Small models like DeepSeek-R3-Distill-Qwen-1.5B deliver fast responses with low memory usage. They work well for simple tasks, quick interactions, and resource-constrained environments.
Medium-sized models such as Llama-2-7B and Mistral-7B provide balanced performance suitable for general-purpose applications. They require moderate memory but handle a wide range of tasks competently.

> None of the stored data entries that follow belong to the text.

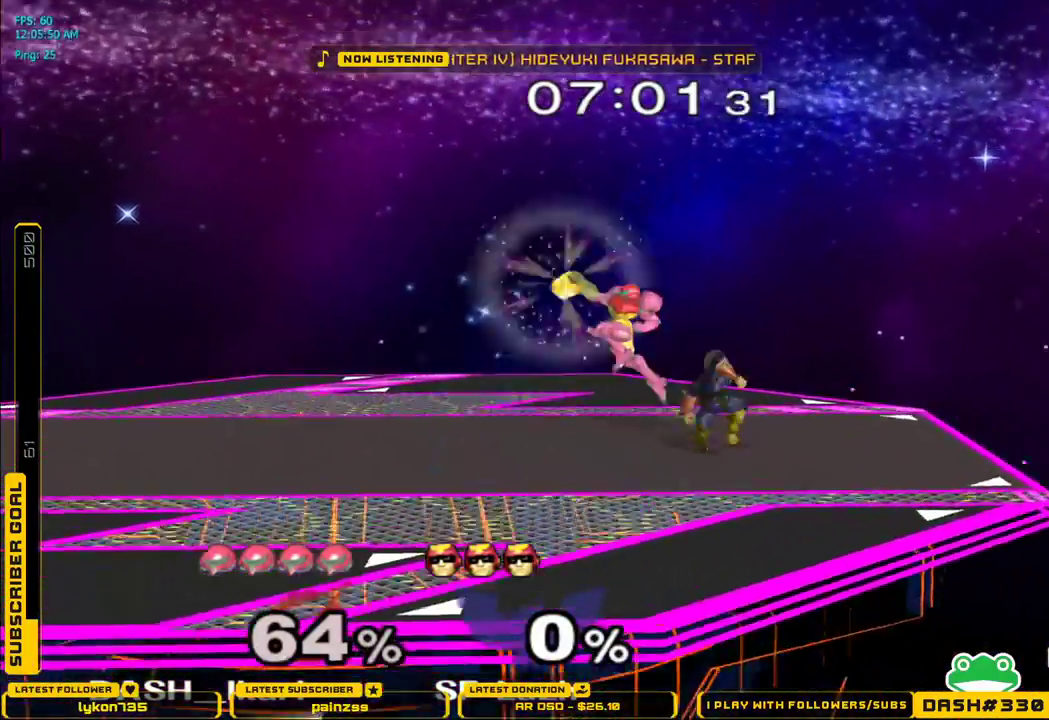
{"buttons": ["L1"], "left_stick": "down", "right_stick": "center", "events": [[33, "A", "up"], [150, "left_stick", "left"], [450, "left_stick", "down"], [500, "L1", "down"]]}
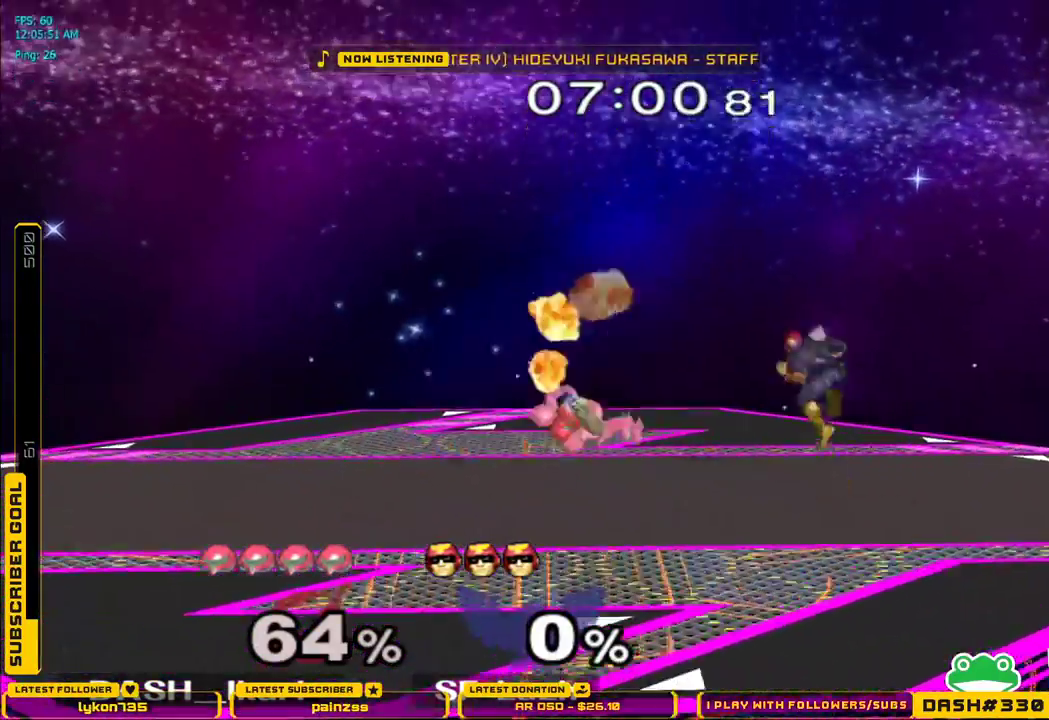
{"buttons": [], "left_stick": "left", "right_stick": "center", "events": [[100, "L1", "up"], [117, "left_stick", "center"], [183, "left_stick", "left"], [233, "X", "down"], [283, "L1", "down"], [283, "X", "up"], [383, "L1", "up"], [383, "left_stick", "center"], [433, "left_stick", "left"]]}
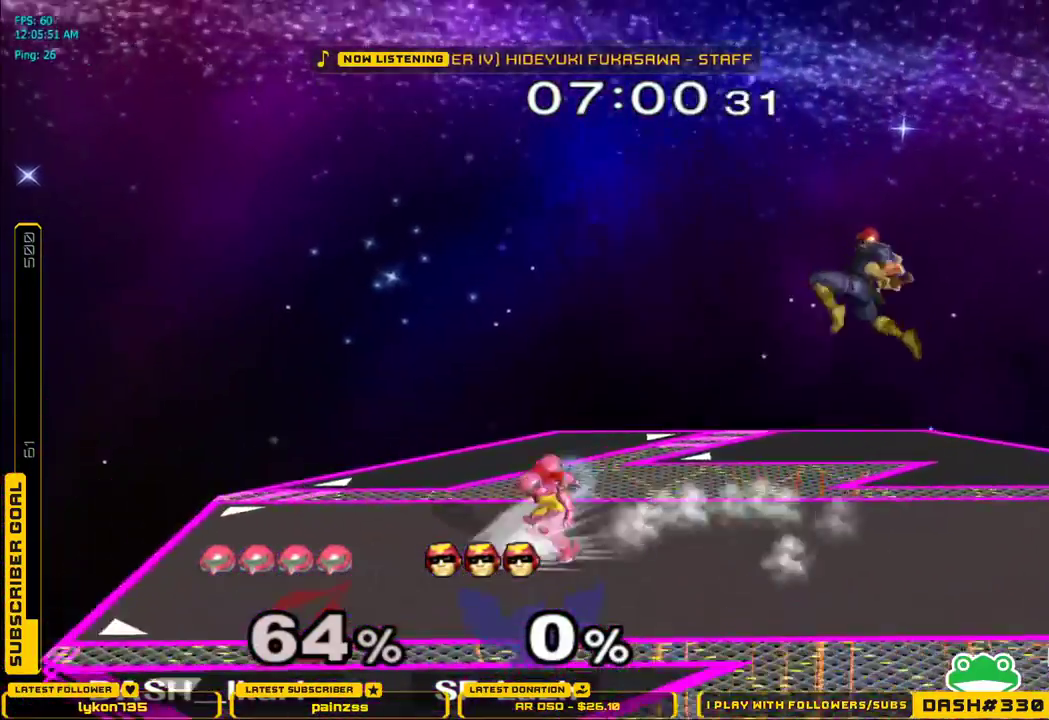
{"buttons": [], "left_stick": "up-right", "right_stick": "down", "events": [[33, "X", "down"], [50, "left_stick", "right"], [83, "X", "up"], [233, "left_stick", "left"], [300, "right_stick", "down"], [433, "left_stick", "up-right"]]}
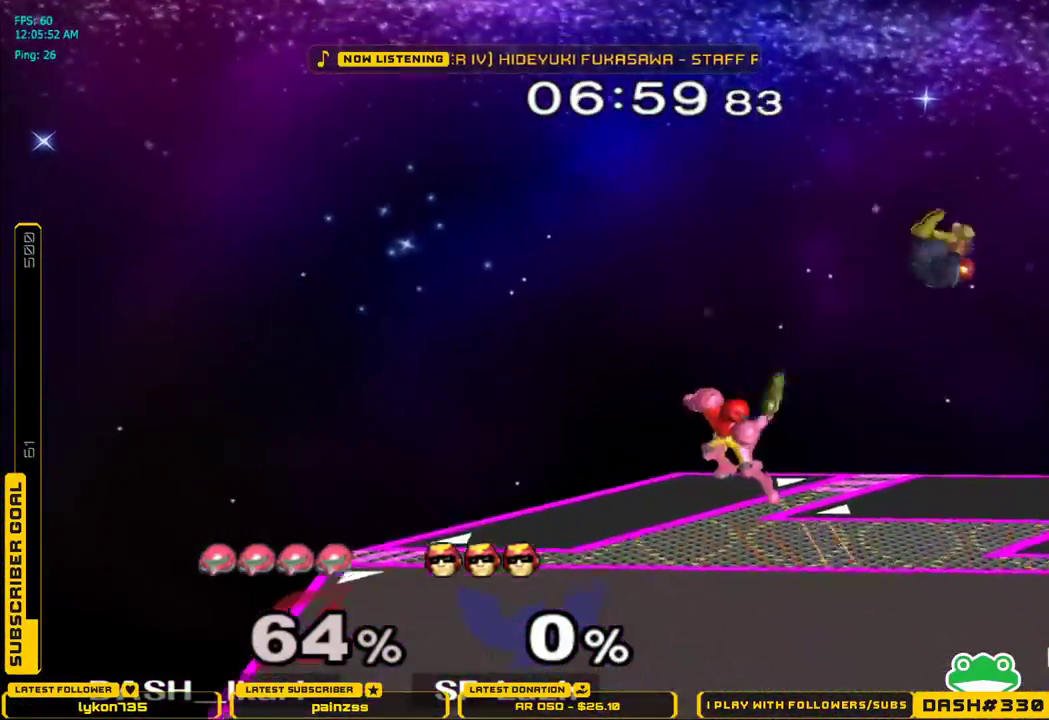
{"buttons": ["R1", "Z"], "left_stick": "right", "right_stick": "center", "events": [[67, "left_stick", "down"], [83, "right_stick", "center"], [150, "L1", "down"], [217, "left_stick", "left"], [250, "L1", "up"], [450, "left_stick", "right"], [483, "R1", "down"], [483, "Z", "down"]]}
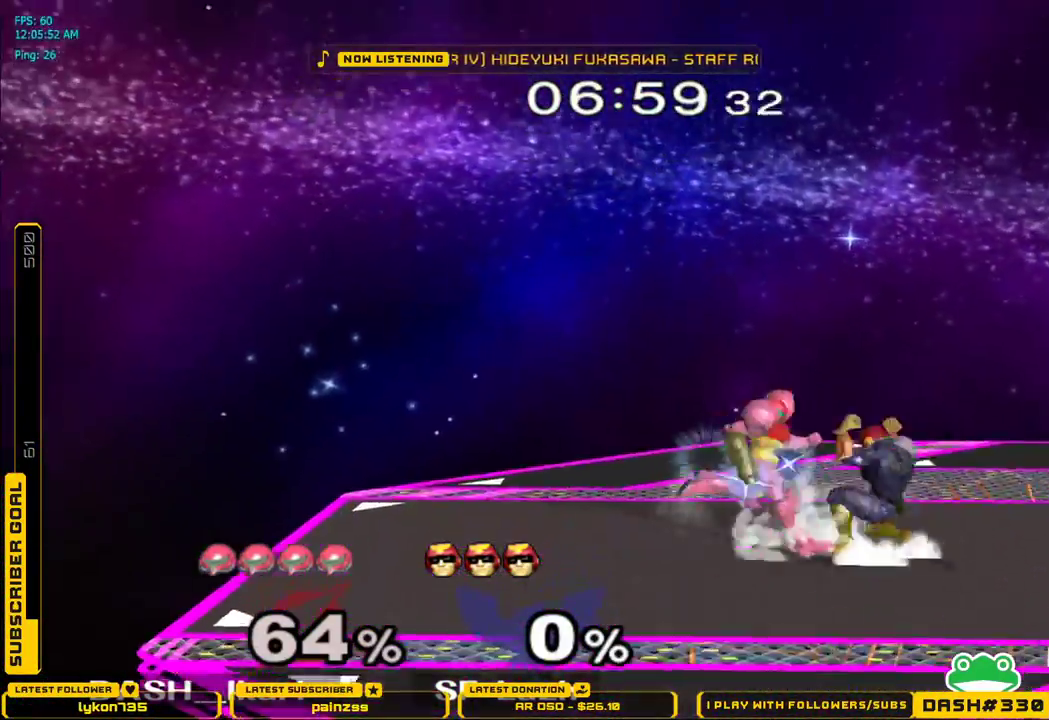
{"buttons": ["A", "L1", "DPAD_LEFT"], "left_stick": "center", "right_stick": "center"}
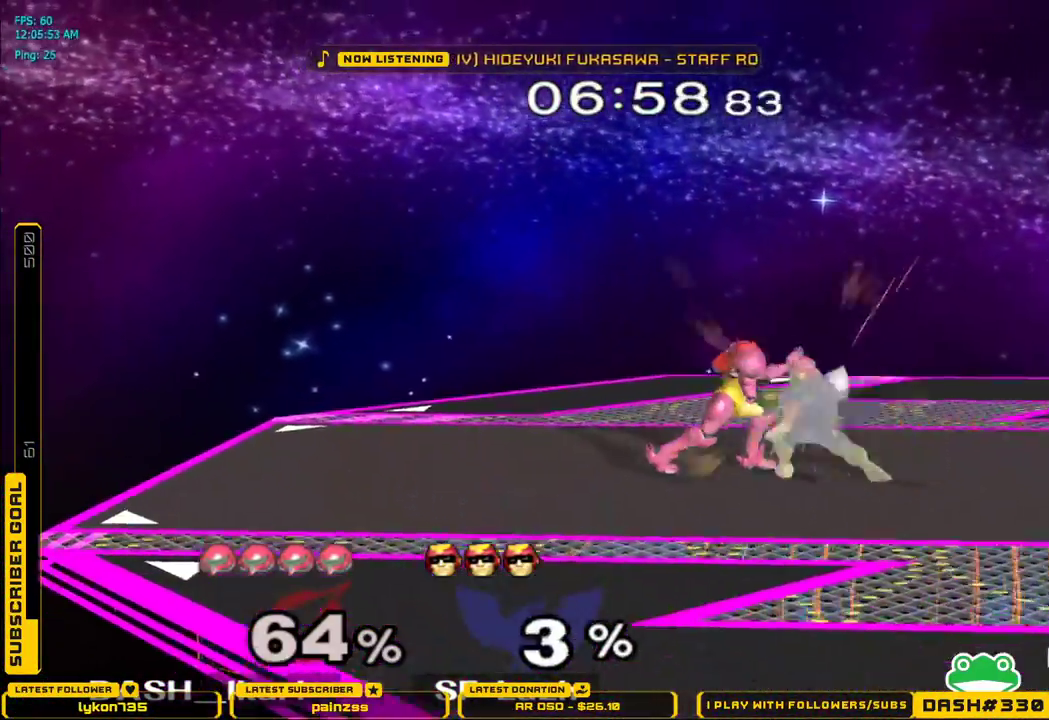
{"buttons": [], "left_stick": "up", "right_stick": "center", "events": [[50, "A", "up"], [50, "DPAD_LEFT", "up"], [50, "L1", "up"], [333, "left_stick", "up"]]}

### Large Models (30B+ parameters)
Large models like Llama-2-70B and Mixtral-8x7B offer the best quality for complex reasoning tasks. They require substantial memory and compute resources but excel at nuanced understanding and generation.
## Troubleshooting
### Model Won't Load
If the model fails to load, first verify the file path exists and is accessible. Check that your system has sufficient RAM for the model size. Ensure the GGUF file version is compatible with your llama.cpp build.
### Slow Responses
Slow generation typically indicates resource constraints. Reduce context size, enable caching to avoid redundant inference, use GPU offloading if hardware permits, or switch to a smaller quantized model.
### Out of Memory
Memory errors require reducing resource consumption. Lower `llm-server-ctx-size` and `llm-server-parallel` values. Switch to more aggressively quantized models (Q3 instead of Q5). Disable `llm-server-mlock` to allow the OS to manage memory more flexibly.
### Connection Refused
Connection errors usually indicate server configuration issues. Verify `llm-server` is set to true if expecting BotServer to run the server. Check that the configured port is not already in use by another process. Ensure firewall rules allow connections on the specified port.
## Best Practices
Start with smaller models and scale up only as needed, since larger models consume more resources without always providing proportionally better results. Enable caching for any production deployment to reduce costs and improve response times. Monitor RAM usage during operation to catch memory pressure before it causes problems. Test model responses thoroughly before deploying to production to ensure quality meets requirements. Document which models you're using and their performance characteristics. Track changes to your `config.csv` in version control to maintain a history of configuration adjustments.